Co-Founder and Managing Partner, Pontifex Bio
Erlanger, who holds a doctorate in economics and finance and has worked in the financial industry for more than 25 years, predicts that as more investors and people in general begin to view agriculture as a essential investment in natural resources, and as the continues to mature, more investors will find the most promising locations and companies for returns.
“We are all looking for opportunities to deploy at different points along the way where we can achieve an attractive risk-adjusted return, but there is no shortage of interest,” Erlanger said. “Our judgment is that there will be plenty of capital to support mature businesses that are real winners.”
Panelists also talked about increasing partnerships with major food companies, both using their technology in product development and through investments, such as those made by the venture arms of Tyson Foods and Archer Daniels Midland.
Wu mentioned the partnership between holding company SOSV NotCo and Kraft Heinz, in which the former CPG giant will work with the AI reformulation startup to produce co-branded herbal products at scale.
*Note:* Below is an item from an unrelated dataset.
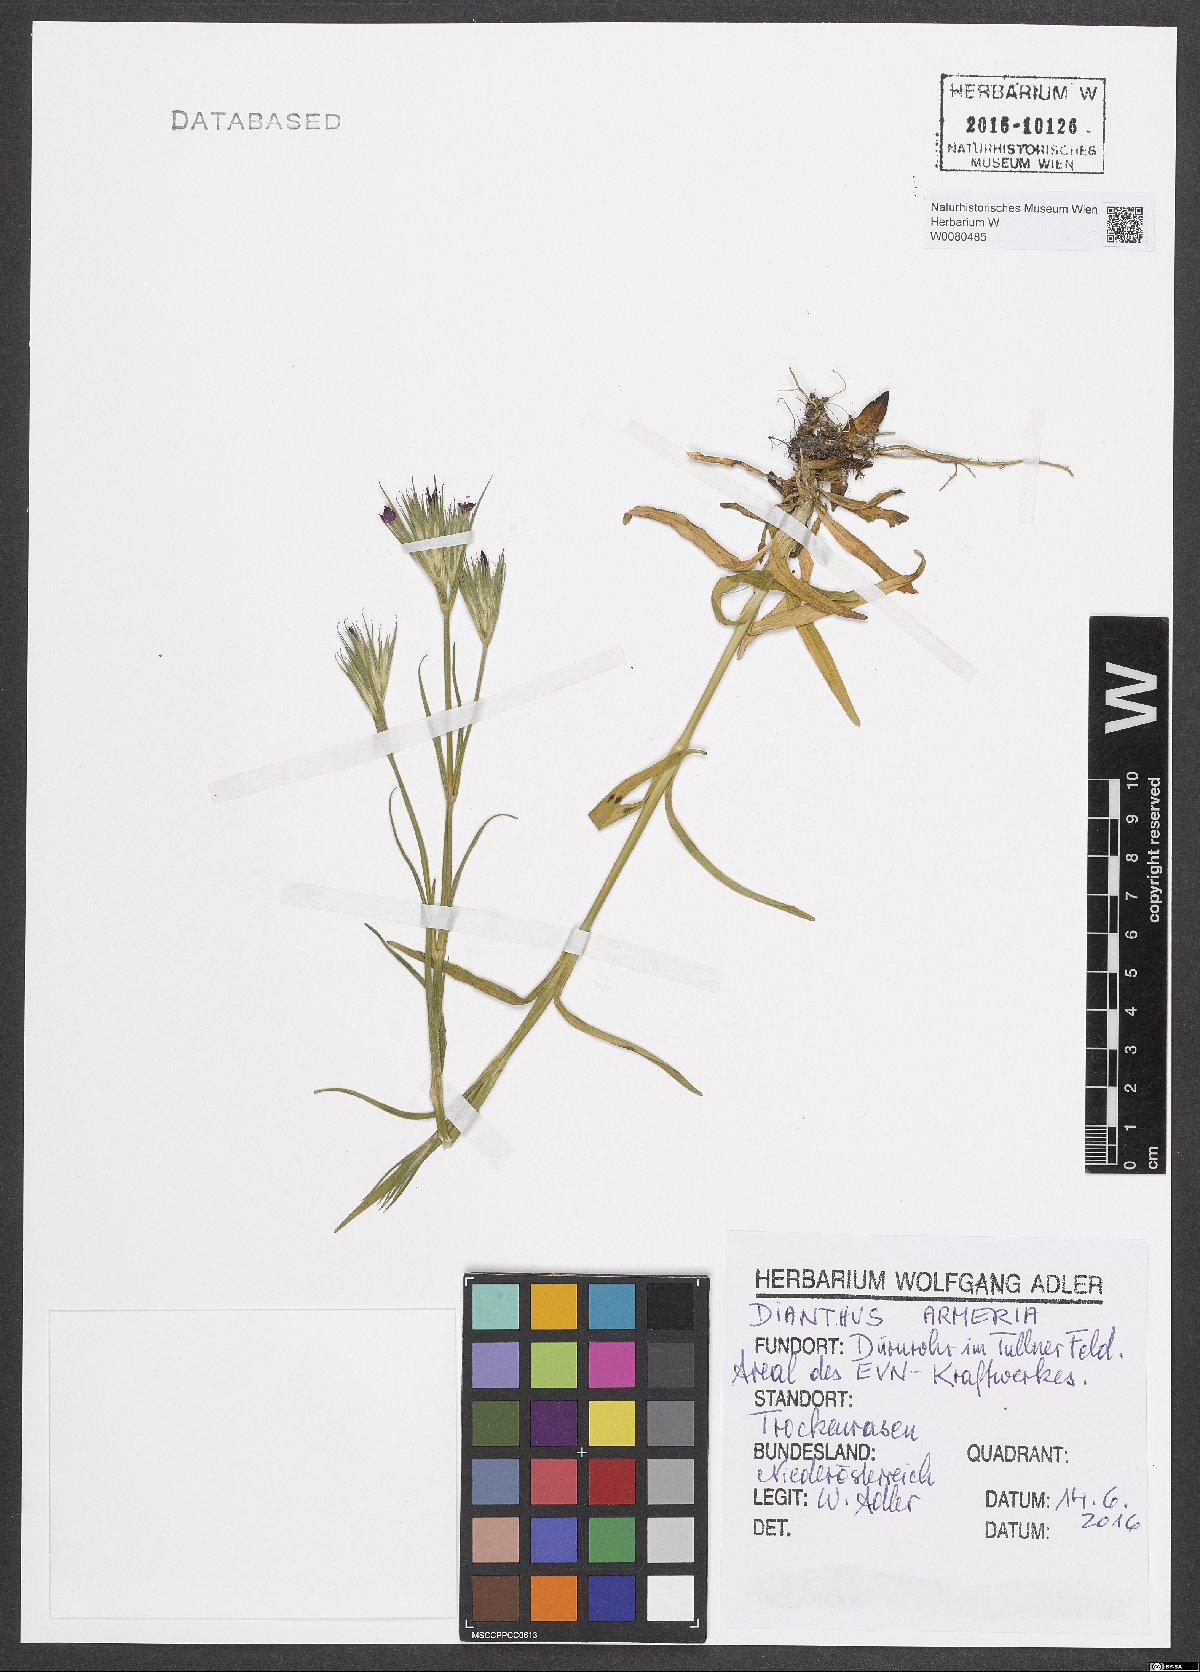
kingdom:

One thing this partnership does in terms of future investment in NotCo is help prove that there can be significant margins for making food this way. And, Wu said, once that evidence is available, it might seem less important for investors to fund the capital expenditures needed to build manufacturing facilities.
Play the long game
Spence said companies seeking funding should think long-term when planning ahead. As they prepare to fundraise, they should not only seek out partners from whom they want immediate funding, but also those from whom they may want support in the future. Companies should also evaluate their IPO plans. These future funders or public investors will have benchmarks they want to see and financial goals they want the company to achieve. Businesses should start planning to reach them now and build them into their long-term schedule.
Erlanger added that over time, more startups making financial exits would show investors the value of the sector. So far, there have been few initial public offerings in the space, including Beyond Meat, MeaTech 3D, and Ginkgo Bioworks.
But as more and more investors continue to be excited about food in general, Spence said there’s still one important thing all startups really need to do: be able to communicate with people and businesses. groups that are outside of the food tech space.
“We understand here what’s going on, but we’re just a tiny drop in the bucket of others who are starting to realize it,” Spence said. “Having and telling the story of what these companies are doing and what the industry is doing, I think that’s the next ongoing challenge that we really have.”